Which, really, is pretty impressive. I was convinced we got absolutely no sun today.
(Interesting thing about these lights. There are three colors, red, green, and blue, but the blue apparently requires the most power. They fade out by about 8:00, then the green goes out, but in the morning I can still see dim red.)
I've never really understood Wallace Stevens' Anecdote of the Jar, at least not in a way I can articulate. (There is a reason English was only my minor.)
I placed a jar in Tennessee,
And round it was, upon a hill.
It made the slovenly wilderness
Surround that hill.
The wilderness rose up to it,
And sprawled around, no longer wild.
The jar was round upon the ground
And tall and of a port in air.It took dominion every where.
The jar was gray and bare.
It did not give of bird or bush,
Like nothing else in Tennessee.
I thought of it on Saturday, when I found this on my hike:
I can't articulate it, but I can illustrate it.

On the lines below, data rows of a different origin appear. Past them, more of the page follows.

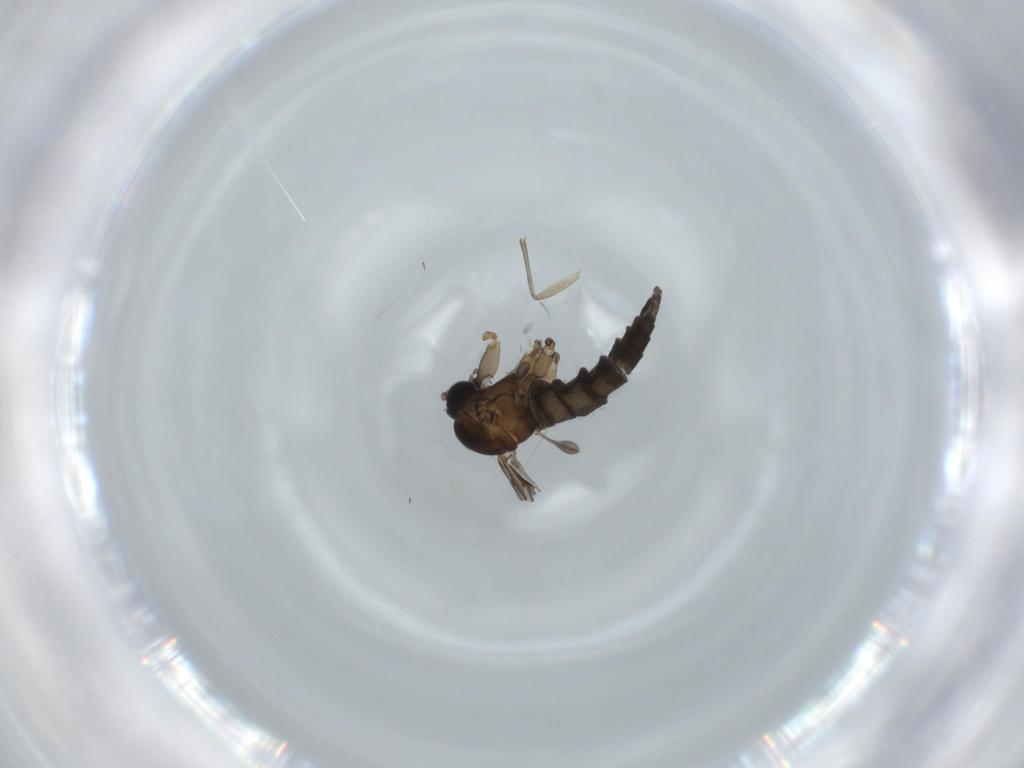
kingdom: Animalia
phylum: Arthropoda
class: Insecta
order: Diptera
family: Sciaridae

I thought it might help cheer me up a little to listen to the Christmas carol station on the way home from work tonight.
What do I hear?
Dan Fogelberg's Same Old Lang Syne.
You know the one:
Met my old lover in the grocery store
The snow was falling Christmas Eve
I stole behind her in the frozen foods
And I touched her on the sleeve.
Man, that is not a happy song. And just because it takes place on Christmas Eve, does that make it a Christmas song?

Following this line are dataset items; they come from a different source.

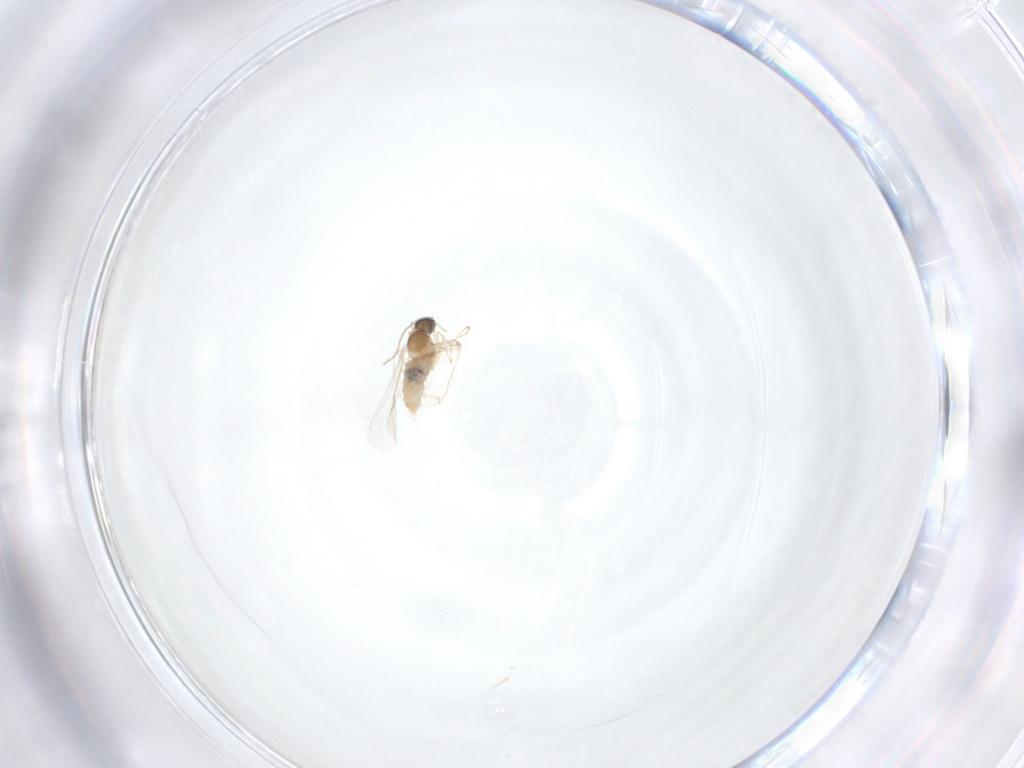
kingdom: Animalia
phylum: Arthropoda
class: Insecta
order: Diptera
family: Cecidomyiidae
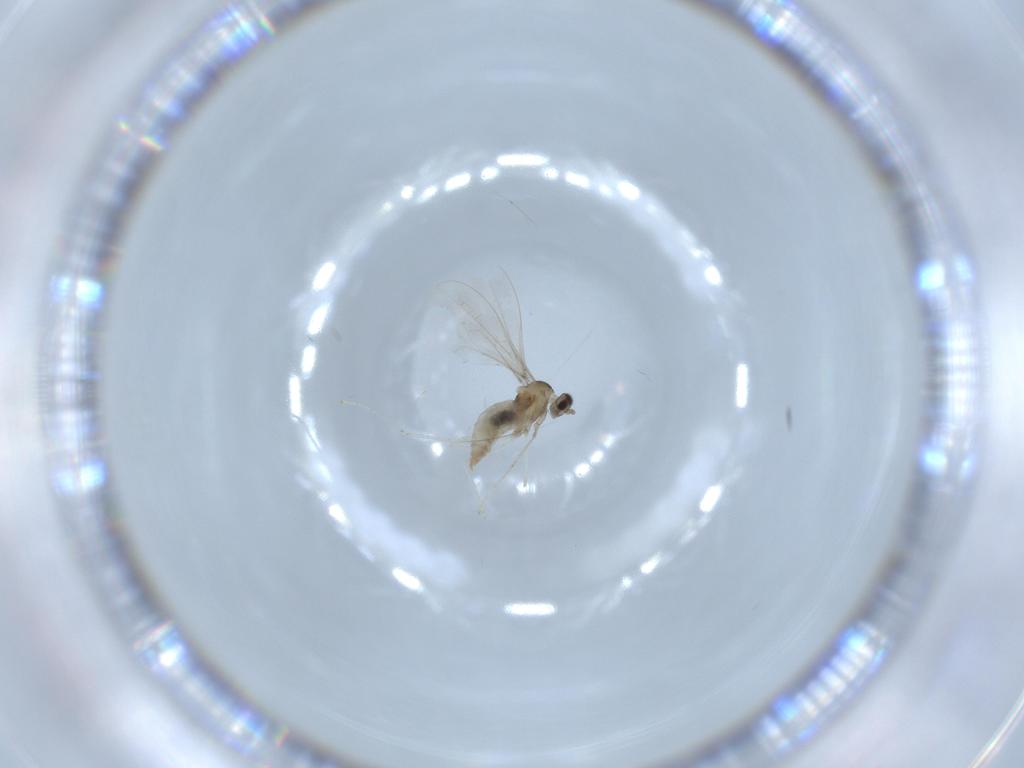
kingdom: Animalia
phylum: Arthropoda
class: Insecta
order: Diptera
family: Cecidomyiidae
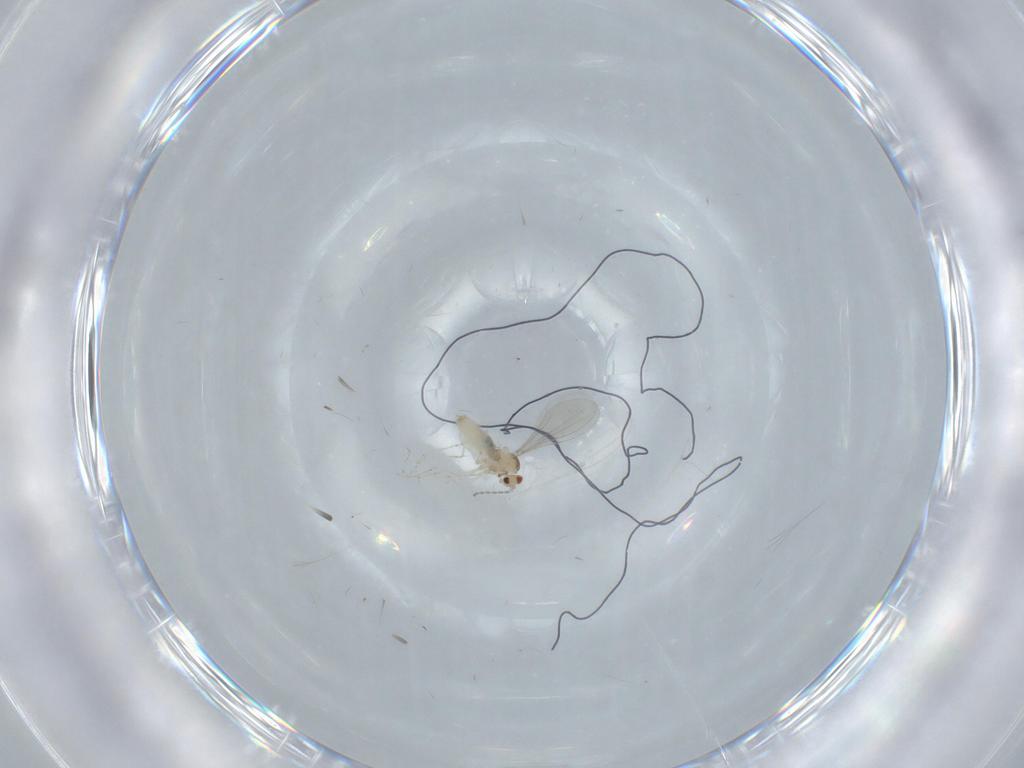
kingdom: Animalia
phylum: Arthropoda
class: Insecta
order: Diptera
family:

We went to have ourselves a drink or two
But couldn't find an open bar
We bought a six-pack at the liquor store
And we drank it in her car.
You know what has always bothered me about this song? The architect, the one she married who kept her warm and safe and dry, but she didn't say she loved the man 'cause she didn't like to lie. Poor bastard. I always picture him pacing around the kitchen, telling the kids "Mommy ran up to the grocery store for some tater tots..." as he cranes his neck looking out the window, worrying about the fact that it's snowing and she's been gone for two hours, hoping nothing horrible has happened. So when she shows up, finally, with the damn vegetables already thawed, smelling like beer, how's he going to feel?
Ok, maybe he's a jerk, but the warm, safe, and dry thing doesn't really imply that. If she had sense, she'd have picked up the six pack and taken Dan home to meet the family. "Hey, guys! Remember I told you I used to date that singer they play on the Lite Rock station we hear at the dentist's office? Look, here he is!"
No, instead she risks drinking and driving in bad weather, potentially ruining Christmas for innocent people. I'm not sure what Dan saw in her in the first place.
On Saturday, knowing full well that I have but three weeks to get everything done for Christmas (really only three weeks; our family celebrations begin the 22nd), I bundled up and spent the day hiking.
Unless anybody wants old railroad spikes for Christmas, it was not productive.
(And coal! That would be funny, wouldn't it? Coal. Actually, I didn't take the railroad spikes or the coal...although clearly not a part of the original natural landscape, the old railroad is historic, and I wasn't sure it was ethical to take any of it. I did pick up beer cans, though. One was a Stroh's...do they even make that any more? It might be as historic as an old railroad spike.)
I feel bad about this, but I have no enthusiasm for gift giving this year. I feel completely uninspired.
And all I want for Christmas is permission to go tromping through the woods instead of the mall.